A culpa está se inflando e preenchendo o meu estômago. Cubro o bocal do telefone com a mão de novo quando uma moto faz a curva e vem em minha direção. Seguro a respiração quando o piloto acelera.
— O que foi isso?
— O cortador de grama — respondo rápido. Rápido demais.
— Você está cortando a grama? Mas a sua mãe não paga uma pessoa para fazer isso? Fecho os olhos e respiro fundo.
— Pois é, a minha mãe falou que esses caras de paisagismo não estavam dando conta do recado. Então... eu me ferrei. A gente pode estudar aquele desenho da célula amanhã? — pergunto de novo.
— Não posso. A gente vai ter de fazer isso no fim de semana, sei lá.
Eu faço que sim com a cabeça, e então me lembro de que ela não está me vendo.
— Claro, sem problemas. A gente se vê na escola amanhã, então.
Bem na hora em que desligo o telefone, mais um grupo de pilotos passa voando em frente à arquibancada.

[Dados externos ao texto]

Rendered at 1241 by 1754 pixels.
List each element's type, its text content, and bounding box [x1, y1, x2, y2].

Isso é tão... errado. Quero dizer, estou escondendo o barulho das motos da Nicole: tem alguma coisa errada aqui, né? Se eu estou me sentindo culpada, é porque sou uma mentirosa e ainda fico de olho no namorado dela.

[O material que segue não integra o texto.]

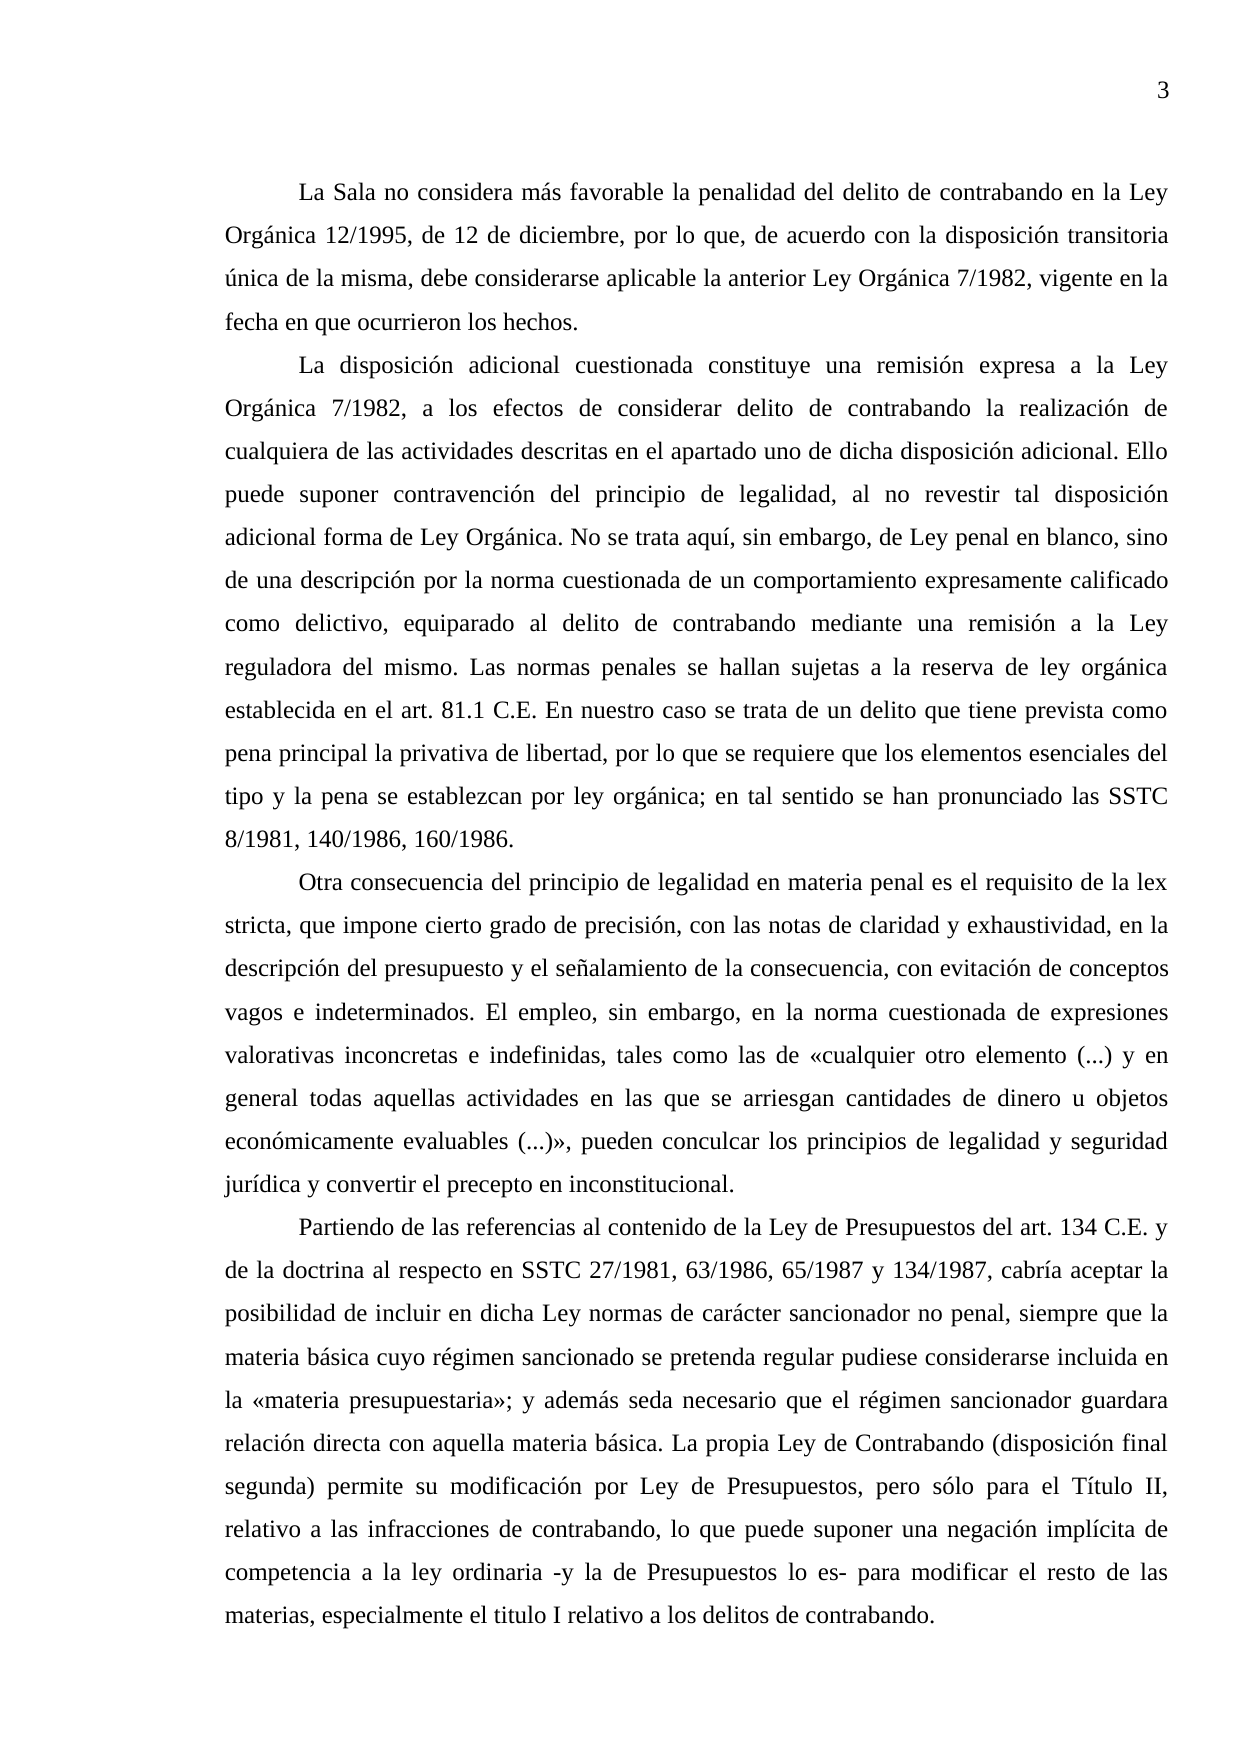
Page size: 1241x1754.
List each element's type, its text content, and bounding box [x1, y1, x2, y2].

Eu não deveria estar aqui paquerando o cara que nunca vou poder ter. Putz, até quando vou fazer isso comigo mesma? Por quanto tempo mais vou ficar me torturando e babando por ele de longe, totalmente obcecada pelo menino, enquanto tento esconder tudo isso da minha melhor amiga?
Não estou mais a fim de ficar aqui.
Tenho de parar com isso. Tenho de parar de querer ficar com ele. É tão idiota me passar por isso! Talvez eu possa tentar aquele lance de “longe dos olhos, longe do coração”. Talvez eu deva tentar me curar dessa paixonite e deixar a Nicole ficar com ele em paz, e esquecer que Ben Mackenzie existe.
Isso acaba aqui. Agora.
Eu me levanto e desço a arquibancada, escolhendo uma rota segura entre os espectadores. Estou na metade da descida quando todo mundo ao meu redor se levanta, e uma onda de risadas invade o ar e me cerca.
Por um segundo, acho que deve ter alguma coisa ridícula grudada na minha bunda e tento limpar minha calça, discretamente.
Mas então percebo que está todo mundo olhando para a pista. E apontando.
Olho para a frente, e meu estômago congela. “Ah, não!”
É o pônei. O maldito pônei cor-de-rosa.OBS: 3. Nos Estados Unidos, os jovens podem dirigir a partir dos dezesseis anos. Com essa idade é permitido a eles prestar o exame para obter a habilitação (carteira de motorista). (N.E.)
4. Enumclaw é uma cidade localizada no Estado norte-americano de Washington, no Condado de King e Condado de Pierce. (N.E.)